## YOUR INSTRUCTIONS
Although the entries contain pictures, only their text goes into the copy, set down exactly.

PROVIDED DATA section start

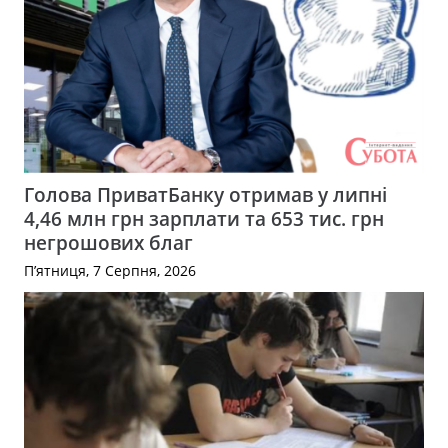
Голова ПриватБанку отримав у липні
4,46 млн грн зарплати та 653 тис. грн
негрошових благ
П’ятниця, 7 Серпня, 2026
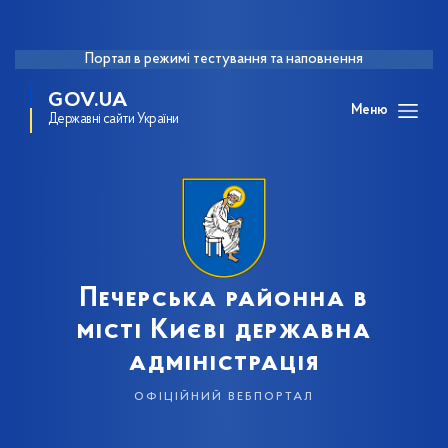
Портал в режимі тестування та наповнення
GOV.UA
Меню
Державні сайти України
Печерська районна в
місті Києві державна
адміністрація
офіційний вебпортал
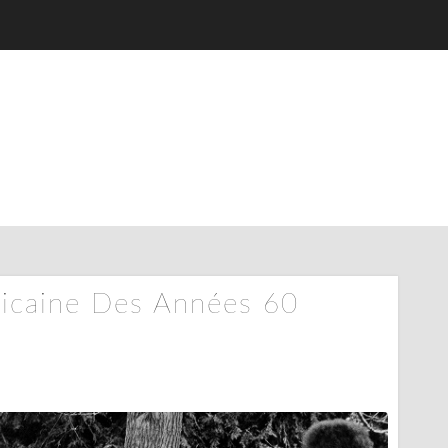
icaine Des Années 60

PROVIDED DATA section end

## RESPONSE BOX
Голова ПриватБанку отримав у липні
4,46 млн грн зарплати та 653 тис. грн
негрошових благ
П’ятниця, 7 Серпня, 2026
Портал в режимі тестування та наповнення
GOV.UA
Меню
Державні сайти України
Печерська районна в
місті Києві державна
адміністрація
офіційний вебпортал
icaine Des Années 60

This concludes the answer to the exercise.